_THE TASK_: Going through the lines below, tally those that include "state", and give only the number.

_DATA EXTRACT_:

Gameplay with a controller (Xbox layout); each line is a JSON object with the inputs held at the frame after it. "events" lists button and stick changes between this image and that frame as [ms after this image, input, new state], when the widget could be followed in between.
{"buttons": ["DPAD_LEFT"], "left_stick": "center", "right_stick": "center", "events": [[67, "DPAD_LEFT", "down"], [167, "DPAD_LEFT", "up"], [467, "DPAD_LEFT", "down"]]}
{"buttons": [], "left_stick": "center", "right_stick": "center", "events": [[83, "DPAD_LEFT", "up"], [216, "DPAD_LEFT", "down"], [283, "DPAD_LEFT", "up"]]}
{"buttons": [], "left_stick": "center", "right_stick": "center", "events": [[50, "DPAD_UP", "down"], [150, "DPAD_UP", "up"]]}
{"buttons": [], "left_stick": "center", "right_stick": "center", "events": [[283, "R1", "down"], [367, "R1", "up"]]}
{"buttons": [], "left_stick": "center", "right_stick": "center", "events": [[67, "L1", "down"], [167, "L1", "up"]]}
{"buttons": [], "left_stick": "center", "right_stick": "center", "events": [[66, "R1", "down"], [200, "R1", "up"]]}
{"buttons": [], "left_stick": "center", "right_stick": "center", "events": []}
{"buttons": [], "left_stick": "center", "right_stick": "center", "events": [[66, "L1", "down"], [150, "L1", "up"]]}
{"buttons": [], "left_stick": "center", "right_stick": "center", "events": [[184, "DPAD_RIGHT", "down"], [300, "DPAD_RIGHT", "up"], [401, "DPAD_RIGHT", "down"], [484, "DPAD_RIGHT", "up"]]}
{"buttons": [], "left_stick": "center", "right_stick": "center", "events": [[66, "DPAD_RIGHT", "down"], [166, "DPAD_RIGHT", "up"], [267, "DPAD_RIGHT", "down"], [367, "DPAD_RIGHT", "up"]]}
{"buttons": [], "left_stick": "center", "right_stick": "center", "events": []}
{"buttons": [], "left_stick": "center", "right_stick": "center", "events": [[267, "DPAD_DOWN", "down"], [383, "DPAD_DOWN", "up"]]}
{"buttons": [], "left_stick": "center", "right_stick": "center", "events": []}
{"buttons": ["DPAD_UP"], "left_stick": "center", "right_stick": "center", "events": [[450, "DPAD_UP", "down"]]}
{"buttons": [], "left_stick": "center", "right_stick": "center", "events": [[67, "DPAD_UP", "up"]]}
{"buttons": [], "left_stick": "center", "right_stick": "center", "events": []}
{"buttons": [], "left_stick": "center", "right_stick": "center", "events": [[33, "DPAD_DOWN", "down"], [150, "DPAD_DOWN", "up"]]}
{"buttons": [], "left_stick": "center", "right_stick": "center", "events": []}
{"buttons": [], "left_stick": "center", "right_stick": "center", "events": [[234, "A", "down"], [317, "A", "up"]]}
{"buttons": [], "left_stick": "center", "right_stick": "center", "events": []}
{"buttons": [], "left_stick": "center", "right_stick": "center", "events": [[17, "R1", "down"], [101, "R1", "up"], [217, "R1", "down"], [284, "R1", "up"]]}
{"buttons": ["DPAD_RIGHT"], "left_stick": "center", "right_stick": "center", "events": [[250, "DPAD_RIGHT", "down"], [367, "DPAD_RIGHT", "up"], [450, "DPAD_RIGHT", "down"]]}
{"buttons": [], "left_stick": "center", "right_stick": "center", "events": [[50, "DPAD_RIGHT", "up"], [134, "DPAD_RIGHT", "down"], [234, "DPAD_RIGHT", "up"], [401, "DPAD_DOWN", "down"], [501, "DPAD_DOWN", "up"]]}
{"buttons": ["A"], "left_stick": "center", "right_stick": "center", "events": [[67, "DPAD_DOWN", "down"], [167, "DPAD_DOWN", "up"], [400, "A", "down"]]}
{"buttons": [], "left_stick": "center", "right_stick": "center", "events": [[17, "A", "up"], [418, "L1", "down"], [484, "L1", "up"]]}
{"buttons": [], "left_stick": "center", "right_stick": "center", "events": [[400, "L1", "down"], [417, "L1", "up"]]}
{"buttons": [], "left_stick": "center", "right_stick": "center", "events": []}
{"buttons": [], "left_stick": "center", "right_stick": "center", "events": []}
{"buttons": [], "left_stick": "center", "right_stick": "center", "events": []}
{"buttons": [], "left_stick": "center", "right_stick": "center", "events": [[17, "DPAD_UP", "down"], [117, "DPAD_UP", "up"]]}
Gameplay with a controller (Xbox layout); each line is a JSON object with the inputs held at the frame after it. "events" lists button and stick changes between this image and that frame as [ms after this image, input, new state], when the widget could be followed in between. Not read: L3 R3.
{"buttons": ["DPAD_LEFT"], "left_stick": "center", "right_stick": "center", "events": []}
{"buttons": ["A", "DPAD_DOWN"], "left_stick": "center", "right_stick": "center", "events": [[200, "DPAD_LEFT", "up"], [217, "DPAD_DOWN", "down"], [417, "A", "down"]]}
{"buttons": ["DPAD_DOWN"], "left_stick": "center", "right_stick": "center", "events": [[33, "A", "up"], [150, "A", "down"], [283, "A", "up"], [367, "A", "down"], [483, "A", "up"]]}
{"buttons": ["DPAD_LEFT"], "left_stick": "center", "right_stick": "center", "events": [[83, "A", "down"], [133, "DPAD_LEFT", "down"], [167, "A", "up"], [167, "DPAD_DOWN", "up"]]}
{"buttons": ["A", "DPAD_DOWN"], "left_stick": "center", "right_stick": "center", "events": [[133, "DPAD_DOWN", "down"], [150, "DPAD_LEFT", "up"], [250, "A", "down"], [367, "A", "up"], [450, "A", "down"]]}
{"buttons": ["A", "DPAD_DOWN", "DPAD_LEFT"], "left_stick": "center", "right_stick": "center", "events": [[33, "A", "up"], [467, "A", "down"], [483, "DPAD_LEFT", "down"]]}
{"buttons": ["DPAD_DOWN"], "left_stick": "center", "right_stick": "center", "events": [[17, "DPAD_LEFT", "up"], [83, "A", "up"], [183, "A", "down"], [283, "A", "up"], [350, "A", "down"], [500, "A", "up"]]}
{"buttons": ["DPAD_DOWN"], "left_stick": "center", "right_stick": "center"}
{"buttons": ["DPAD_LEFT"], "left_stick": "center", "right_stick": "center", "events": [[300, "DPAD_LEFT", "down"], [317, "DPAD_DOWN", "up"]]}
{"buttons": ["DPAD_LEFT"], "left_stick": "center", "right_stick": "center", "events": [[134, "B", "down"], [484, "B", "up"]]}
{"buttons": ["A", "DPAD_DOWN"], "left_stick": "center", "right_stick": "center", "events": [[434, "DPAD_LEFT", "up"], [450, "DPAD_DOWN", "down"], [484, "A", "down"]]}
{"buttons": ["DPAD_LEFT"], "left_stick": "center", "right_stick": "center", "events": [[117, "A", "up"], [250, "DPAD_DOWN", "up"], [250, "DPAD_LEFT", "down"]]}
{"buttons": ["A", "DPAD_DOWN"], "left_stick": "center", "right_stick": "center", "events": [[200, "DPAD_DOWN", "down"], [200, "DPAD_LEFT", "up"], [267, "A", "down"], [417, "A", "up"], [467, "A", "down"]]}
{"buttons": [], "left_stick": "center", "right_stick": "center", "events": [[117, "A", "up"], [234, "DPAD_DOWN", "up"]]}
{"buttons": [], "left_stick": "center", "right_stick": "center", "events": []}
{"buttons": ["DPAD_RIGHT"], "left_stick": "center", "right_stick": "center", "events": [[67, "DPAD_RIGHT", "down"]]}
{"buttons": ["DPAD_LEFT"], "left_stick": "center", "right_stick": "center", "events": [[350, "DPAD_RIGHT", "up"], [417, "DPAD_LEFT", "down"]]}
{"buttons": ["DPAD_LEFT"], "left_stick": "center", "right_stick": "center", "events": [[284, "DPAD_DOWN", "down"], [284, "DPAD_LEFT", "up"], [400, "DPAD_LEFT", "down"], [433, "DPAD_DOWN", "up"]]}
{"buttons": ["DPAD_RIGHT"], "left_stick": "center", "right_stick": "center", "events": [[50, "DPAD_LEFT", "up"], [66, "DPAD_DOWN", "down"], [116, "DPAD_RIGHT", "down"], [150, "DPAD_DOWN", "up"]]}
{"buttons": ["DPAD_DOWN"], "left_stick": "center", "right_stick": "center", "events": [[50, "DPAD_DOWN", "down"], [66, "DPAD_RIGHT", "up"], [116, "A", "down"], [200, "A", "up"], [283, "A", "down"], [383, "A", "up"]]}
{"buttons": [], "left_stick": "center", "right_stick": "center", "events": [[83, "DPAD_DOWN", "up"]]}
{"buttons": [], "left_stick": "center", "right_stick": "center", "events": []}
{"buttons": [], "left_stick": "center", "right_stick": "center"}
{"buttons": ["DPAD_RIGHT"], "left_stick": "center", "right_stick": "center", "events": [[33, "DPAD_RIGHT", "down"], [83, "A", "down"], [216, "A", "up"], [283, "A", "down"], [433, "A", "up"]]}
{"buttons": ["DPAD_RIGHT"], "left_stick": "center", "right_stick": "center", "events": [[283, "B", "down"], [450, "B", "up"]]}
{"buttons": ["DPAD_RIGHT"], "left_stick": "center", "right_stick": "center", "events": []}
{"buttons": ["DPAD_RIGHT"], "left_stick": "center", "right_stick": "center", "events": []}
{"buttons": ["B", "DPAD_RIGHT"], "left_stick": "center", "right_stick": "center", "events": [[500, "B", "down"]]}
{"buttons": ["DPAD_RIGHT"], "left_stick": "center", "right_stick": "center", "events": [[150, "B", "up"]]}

_ANSWER FOR THE TASK_: 2